**Entries provided**
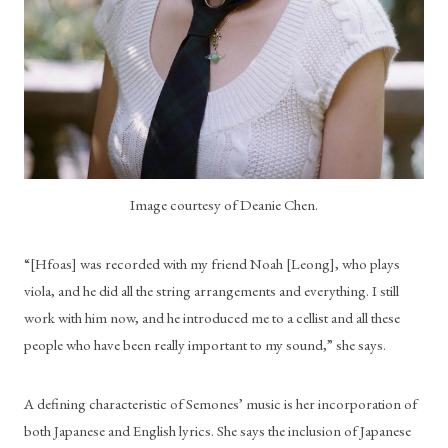
Image courtesy of Deanie Chen.
“[Hfoas] was recorded with my friend Noah [Leong], who plays 
viola, and he did all the string arrangements and everything. I still 
work with him now, and he introduced me to a cellist and all these 
people who have been really important to my sound,” she says.
A defining characteristic of Semones’ music is her incorporation of 
both Japanese and English lyrics. She says the inclusion of Japanese 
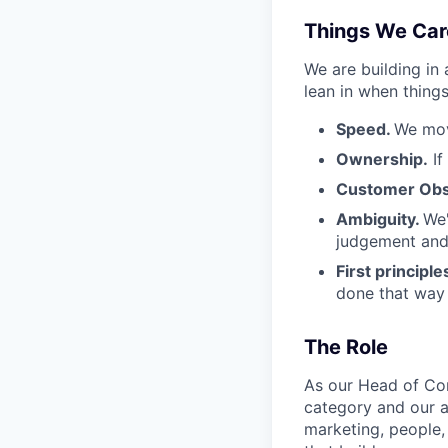
Things We Car
We are building in
lean in when things
Speed.
We mov
Ownership.
If
Customer Obs
Ambiguity.
We'
judgement and 
First principle
done that way a
The Role
As our Head of Com
category and our am
marketing, people,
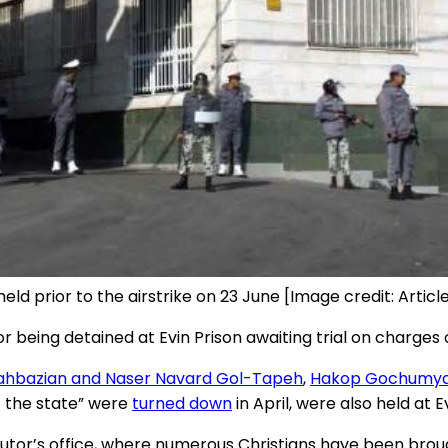
eld prior to the airstrike on 23 June [Image credit: Article
 being detained at Evin Prison awaiting trial on charges c
ahbazian and Naser Navard Gol-Tapeh
,
Hakop Gochumy
 the state” were
turned down
in April, were also held at E
utor’s office, where numerous Christians have been brou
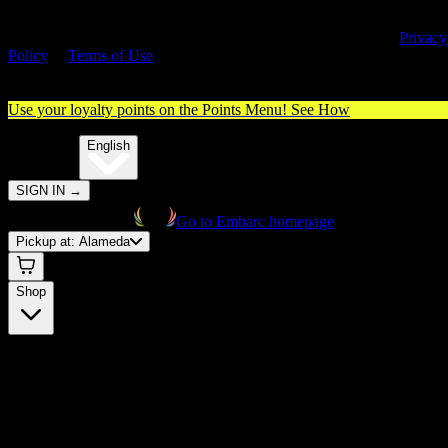
By entering this site, you agree you are 21+ (or 18+ with valid medica
cannabis card) and accept our use of cookies and agree to our
Privacy
Policy
&
Terms of Use
. Please consume responsibly.
Use your loyalty points on the Points Menu!
See How
🌐️
Translate:
English
SIGN IN
→
Go to Embarc homepage
Pickup at:
Alameda
Shop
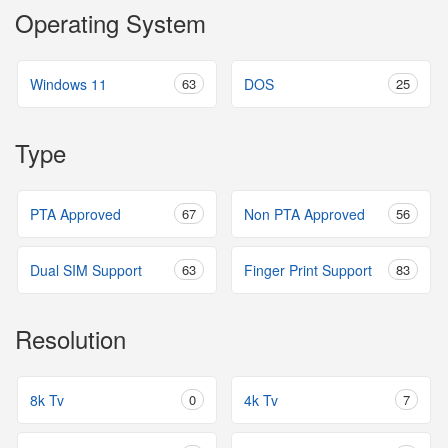
Operating System
Windows 11
63
DOS
25
Type
PTA Approved
67
Non PTA Approved
56
Dual SIM Support
63
Finger Print Support
83
Resolution
8k Tv
0
4k Tv
7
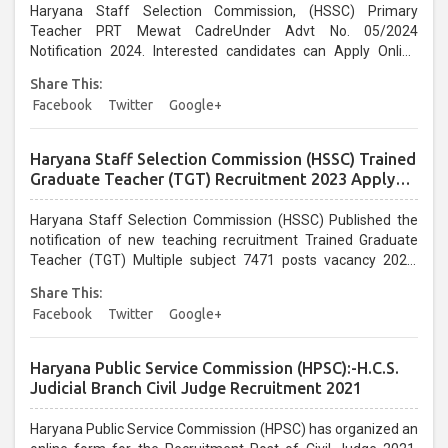
Haryana Staff Selection Commission, (HSSC) Primary
Teacher PRT Mewat CadreUnder Advt No. 05/2024
Notification 2024. Interested candidates can Apply Online
from 12/08/2024 to 21/08/2024. Recruitment eligibility, post
Share This:
information, selection procedure, Practice Test, pay scale,
Facebook
Twitter
Google+
and all other information. ...
Haryana Staff Selection Commission (HSSC) Trained
Graduate Teacher (TGT) Recruitment 2023 Apply
Online Application form for 7471 Post
Haryana Staff Selection Commission (HSSC) Published the
notification of new teaching recruitment Trained Graduate
Teacher (TGT) Multiple subject 7471 posts vacancy 2023.
Those candidates who are interested in the following
Share This:
recruitment can apply online from 23/02/2023 to
Facebook
Twitter
Google+
15/03/2023. HSSC TGT Teacher recruitment 2023 read the
notification for eligibility, age limit, selection procedure, pay
scale, subject-wise post, and other information ...
Haryana Public Service Commission (HPSC):-H.C.S.
Judicial Branch Civil Judge Recruitment 2021
Haryana Public Service Commission (HPSC) has organized an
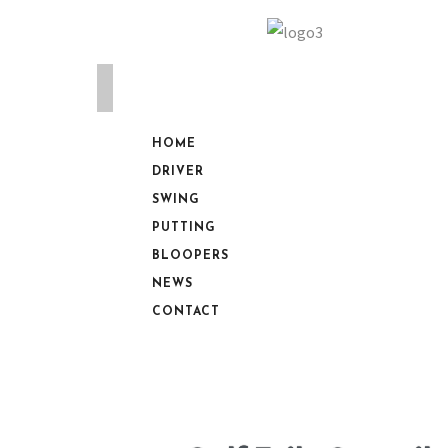
HOME
DRIVER
SWING
PUTTING
BLOOPERS
NEWS
CONTACT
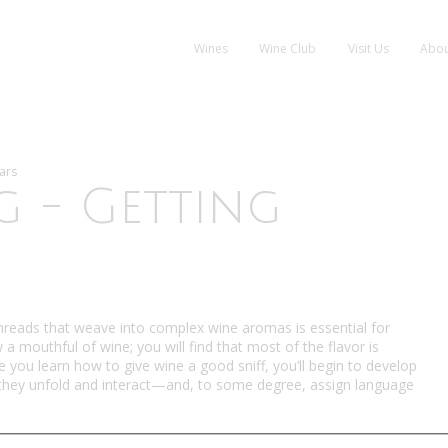
Wines
Wine Club
Visit Us
Abou
ars
g - Getting
 threads that weave into complex wine aromas is essential for
a mouthful of wine; you will find that most of the flavor is
 you learn how to give wine a good sniff, you’ll begin to develop
y they unfold and interact—and, to some degree, assign language
who make, sell, buy, and write about wine—are able to do. For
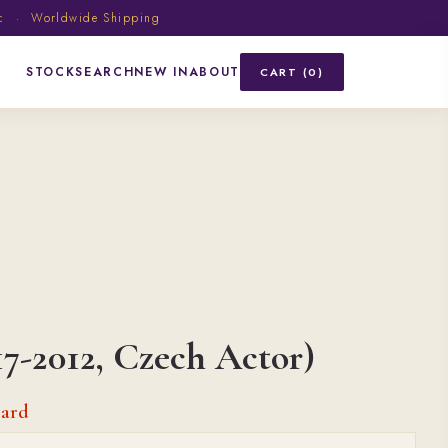
ic · Worldwide Shipping
STOCK
SEARCH
NEW IN
ABOUT
CART (0)
17-2012, Czech Actor)
card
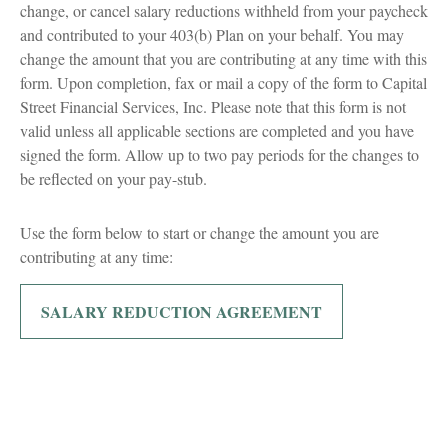
change, or cancel salary reductions withheld from your paycheck
and contributed to your 403(b) Plan on your behalf. You may
change the amount that you are contributing at any time with this
form. Upon completion, fax or mail a copy of the form to Capital
Street Financial Services, Inc. Please note that this form is not
valid unless all applicable sections are completed and you have
signed the form. Allow up to two pay periods for the changes to
be reflected on your pay-stub.
Use the form below to start or change the amount you are
contributing at any time:
SALARY REDUCTION AGREEMENT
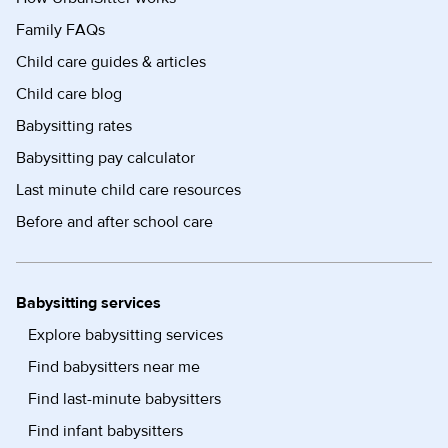
Family FAQs
Child care guides & articles
Child care blog
Babysitting rates
Babysitting pay calculator
Last minute child care resources
Before and after school care
Babysitting services
Explore babysitting services
Find babysitters near me
Find last-minute babysitters
Find infant babysitters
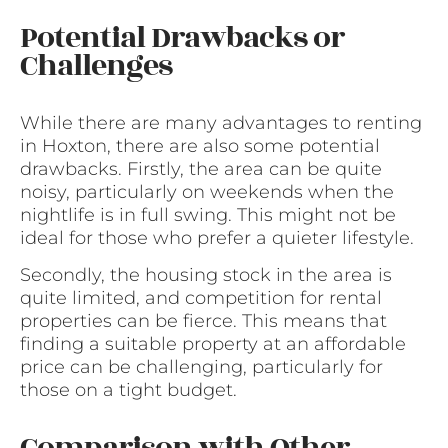
Potential Drawbacks or
Challenges
While there are many advantages to renting
in Hoxton, there are also some potential
drawbacks. Firstly, the area can be quite
noisy, particularly on weekends when the
nightlife is in full swing. This might not be
ideal for those who prefer a quieter lifestyle.
Secondly, the housing stock in the area is
quite limited, and competition for rental
properties can be fierce. This means that
finding a suitable property at an affordable
price can be challenging, particularly for
those on a tight budget.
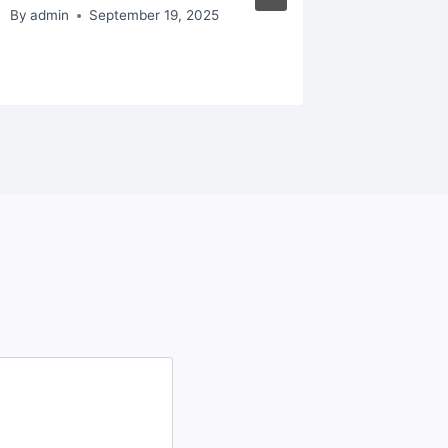
– Best
By
admin
September 19, 2025
By
admin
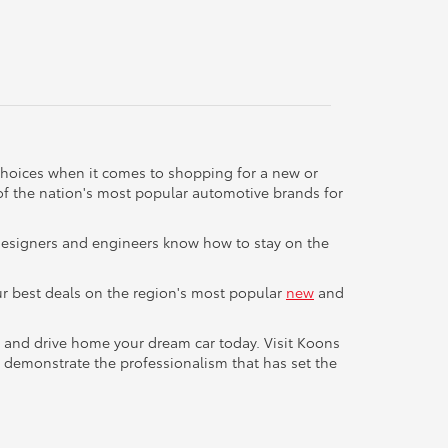
 choices when it comes to shopping for a new or
of the nation's most popular automotive brands for
a designers and engineers know how to stay on the
 our best deals on the region's most popular
new
and
e and drive home your dream car today. Visit Koons
 demonstrate the professionalism that has set the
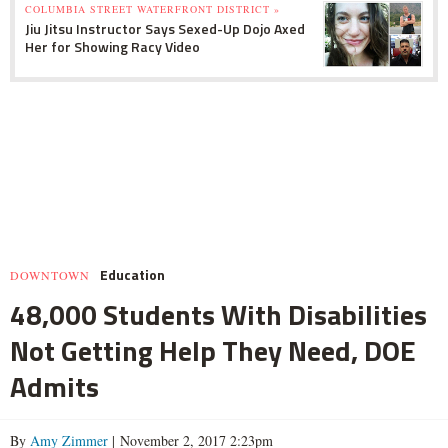
COLUMBIA STREET WATERFRONT DISTRICT »
Jiu Jitsu Instructor Says Sexed-Up Dojo Axed
Her for Showing Racy Video
Education
DOWNTOWN
48,000 Students With Disabilities
Not Getting Help They Need, DOE
Admits
By
Amy Zimmer
| November 2, 2017 2:23pm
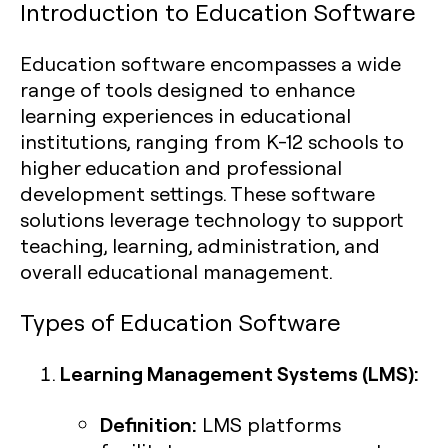
Introduction to Education Software
Education software encompasses a wide
range of tools designed to enhance
learning experiences in educational
institutions, ranging from K-12 schools to
higher education and professional
development settings. These software
solutions leverage technology to support
teaching, learning, administration, and
overall educational management.
Types of Education Software
Learning Management Systems (LMS):
Definition:
LMS platforms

**Assignment**
Rewrite the text of all the entries with "Windows 11" changed to "Windows 10" and nothing else altered. Leave out the pictures.

**Task solution**
Image courtesy of Deanie Chen.
“[Hfoas] was recorded with my friend Noah [Leong], who plays 
viola, and he did all the string arrangements and everything. I still 
work with him now, and he introduced me to a cellist and all these 
people who have been really important to my sound,” she says.
A defining characteristic of Semones’ music is her incorporation of 
both Japanese and English lyrics. She says the inclusion of Japanese 
Things We Car
We are building in
lean in when things
Speed.
We mov
Ownership.
If
Customer Obs
Ambiguity.
We'
judgement and 
First principle
done that way a
The Role
As our Head of Com
category and our am
marketing, people,
eld prior to the airstrike on 23 June [Image credit: Article
 being detained at Evin Prison awaiting trial on charges c
ahbazian and Naser Navard Gol-Tapeh
,
Hakop Gochumy
 the state” were
turned down
in April, were also held at E
utor’s office, where numerous Christians have been brou
By entering this site, you agree you are 21+ (or 18+ with valid medica
cannabis card) and accept our use of cookies and agree to our
Privacy
Policy
&
Terms of Use
. Please consume responsibly.
Use your loyalty points on the Points Menu!
See How
🌐️
Translate:
English
SIGN IN
→
Go to Embarc homepage
Pickup at:
Alameda
Shop
Operating System
Windows 10
63
DOS
25
Type
PTA Approved
67
Non PTA Approved
56
Dual SIM Support
63
Finger Print Support
83
Resolution
8k Tv
0
4k Tv
7
Haryana Staff Selection Commission, (HSSC) Primary
Teacher PRT Mewat CadreUnder Advt No. 05/2024
Notification 2024. Interested candidates can Apply Online
from 12/08/2024 to 21/08/2024. Recruitment eligibility, post
Share This:
information, selection procedure, Practice Test, pay scale,
Facebook
Twitter
Google+
and all other information. ...
Haryana Staff Selection Commission (HSSC) Trained
Graduate Teacher (TGT) Recruitment 2023 Apply
Online Application form for 7471 Post
Haryana Staff Selection Commission (HSSC) Published the
notification of new teaching recruitment Trained Graduate
Teacher (TGT) Multiple subject 7471 posts vacancy 2023.
Those candidates who are interested in the following
Share This:
recruitment can apply online from 23/02/2023 to
Facebook
Twitter
Google+
15/03/2023. HSSC TGT Teacher recruitment 2023 read the
notification for eligibility, age limit, selection procedure, pay
scale, subject-wise post, and other information ...
Haryana Public Service Commission (HPSC):-H.C.S.
Judicial Branch Civil Judge Recruitment 2021
Haryana Public Service Commission (HPSC) has organized an
HOME
DRIVER
SWING
PUTTING
BLOOPERS
NEWS
CONTACT
Wines
Wine Club
Visit Us
Abou
ars
g - Getting
 threads that weave into complex wine aromas is essential for
a mouthful of wine; you will find that most of the flavor is
 you learn how to give wine a good sniff, you’ll begin to develop
y they unfold and interact—and, to some degree, assign language
who make, sell, buy, and write about wine—are able to do. For
ic · Worldwide Shipping
STOCK
SEARCH
NEW IN
ABOUT
CART (0)
17-2012, Czech Actor)
card
change, or cancel salary reductions withheld from your paycheck
and contributed to your 403(b) Plan on your behalf. You may
change the amount that you are contributing at any time with this
form. Upon completion, fax or mail a copy of the form to Capital
Street Financial Services, Inc. Please note that this form is not
valid unless all applicable sections are completed and you have
signed the form. Allow up to two pay periods for the changes to
be reflected on your pay-stub.
Use the form below to start or change the amount you are
contributing at any time:
SALARY REDUCTION AGREEMENT
Family FAQs
Child care guides & articles
Child care blog
Babysitting rates
Babysitting pay calculator
Last minute child care resources
Before and after school care
Babysitting services
Explore babysitting services
Find babysitters near me
Find last-minute babysitters
Find infant babysitters
Potential Drawbacks or
Challenges
While there are many advantages to renting
in Hoxton, there are also some potential
drawbacks. Firstly, the area can be quite
noisy, particularly on weekends when the
nightlife is in full swing. This might not be
ideal for those who prefer a quieter lifestyle.
Secondly, the housing stock in the area is
quite limited, and competition for rental
properties can be fierce. This means that
finding a suitable property at an affordable
price can be challenging, particularly for
those on a tight budget.
– Best
By
admin
September 19, 2025
By
admin
 choices when it comes to shopping for a new or
of the nation's most popular automotive brands for
a designers and engineers know how to stay on the
 our best deals on the region's most popular
new
and
e and drive home your dream car today. Visit Koons
 demonstrate the professionalism that has set the
COLUMBIA STREET WATERFRONT DISTRICT »
Jiu Jitsu Instructor Says Sexed-Up Dojo Axed
Her for Showing Racy Video
Education
DOWNTOWN
48,000 Students With Disabilities
Not Getting Help They Need, DOE
Admits
By
Amy Zimmer
| November 2, 2017 2:23pm
Introduction to Education Software
Education software encompasses a wide
range of tools designed to enhance
learning experiences in educational
institutions, ranging from K-12 schools to
higher education and professional
development settings. These software
solutions leverage technology to support
teaching, learning, administration, and
overall educational management.
Types of Education Software
Learning Management Systems (LMS):
Definition:
LMS platforms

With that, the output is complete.